Мы набили животы до отвала, тепло кухни разморило нас. Ло-лан особенно наслаждался характерными для здешней местности шарами размером с голову ребенка. Он съел, как я полагаю, в безумной спешке четырнадцать таких шаров, а также трех жареных куриц. Я не мог себе представить, как все это поместится в его теле, не на много большем, чем мое. Я много раз призывал к осторожности: повар не бросит свою кухню надолго без присмотра. Ло-лан успокаивал меня: повар оставил после себя дружелюбный запах. С нами ничего не случится.
Когда повар действительно вернулся, Ло-лан мгновенно спрятал последнюю куриную ножку, которую он обгладывал, в карман брюк и начал душераздирающе причитать. Жалостливый повар подарил нам кусок холодной жареной говядины и несколько кусков белого хлеба.
Мы быстро испарились, и еще долго слышали раздающиеся нам вслед вопли повара относительно неблагодарного сброда, после того как он обнаружил, сколько мы съели до этого.
Город Бо-цзен расположен не только по другую сторону Великой Горной цепи, но и — хотя там и преобладает привычный для меня язык большеносых — совершенно в другой, явно могучей империи, носящей странное название «Ев Нух».[59]

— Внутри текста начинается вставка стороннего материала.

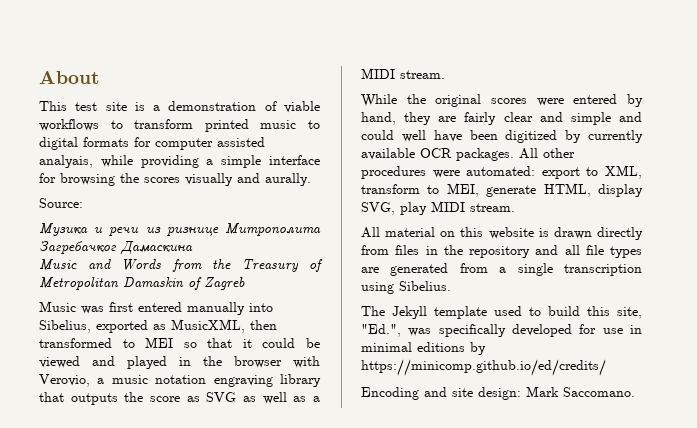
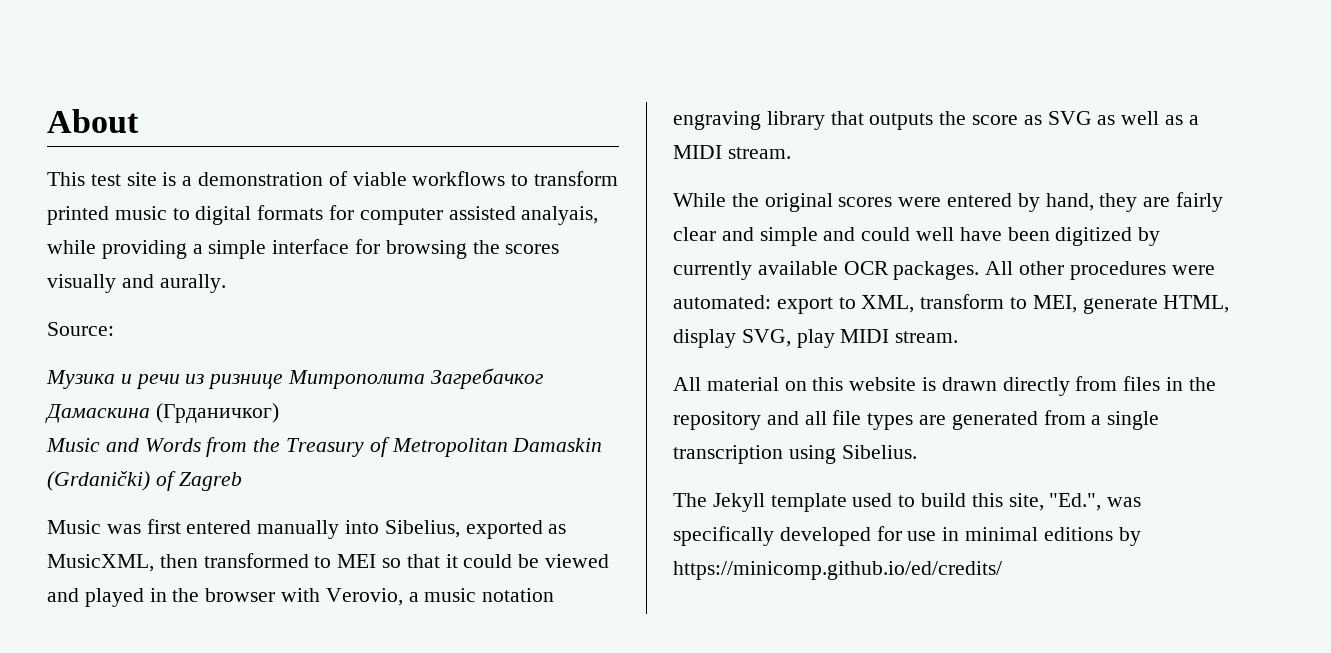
(193, 248) none -> [155,403,279,423] (Грданичког)
(184, 282) none -> [47,471,150,491] (Grdanički)
[361,386,635,400] // Encoding and site design: Mark Saccomano. -> (1002, 570) none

Страна знаменита своими многочисленными достопримечательностями; Му-сен здесь навалом, как сказал Ло-лан. Всем желающим осмотреть достопримечательности или Му-сен предписано за более или менее незначительную плату приобрести подтверждающую бумагу. Но тем, кому уже свыше шестидесяти лет, в стране Ев Нух такая бумага была не нужна — это Ло-лан знал совершенно точно. Я был именно таким человеком. А Ло-лану было даже больше семидесяти. Таким образом, нам следовало только показать свои Па-по, и мы сразу попали в теплое помещение. Ло-лан тут же захрапел, переполненный нашпигованными салом шарами размером с голову ребенка, однако исхитрился проснуться еще до того, как мимо нас размеренным шагом прошел смотритель — Ло-лан не переставал внюхиваться даже во сне — и сделал вид, будто углубился в созерцание выставленных картин. Ему удалось так ловко скрыть свою слепоту, что смотритель ничего не заметил.
К вечеру музей закрыли, и смотритель удалился. Но до этого он обошел все помещения и прокричал: «Внимание! Внимание! Му-сен закрывается!»
Мы спрятались в одно произведение искусства, которое к нашему счастью представляло собой разукрашенный жиром и войлоком ящик. Поскольку-и это Ло-лан тоже знал — все Му-сен в следующий день после праздничного (у большеносых он называется «день Луны»[60]) закрыты, мы смогли здесь беспрепятственно остаться.
Ло-лан почти все время спит. Здесь, как уже говорилось, темно, но по крайнем мере тепло. Мы поедаем дары миролюбивого повара. В Му-сен есть чудесный водный источник — они имеются везде, даже в передвижных железных трубах. Я пишу эти строчки и тешу себя надеждой, что срок моего изгнания подходит к концу.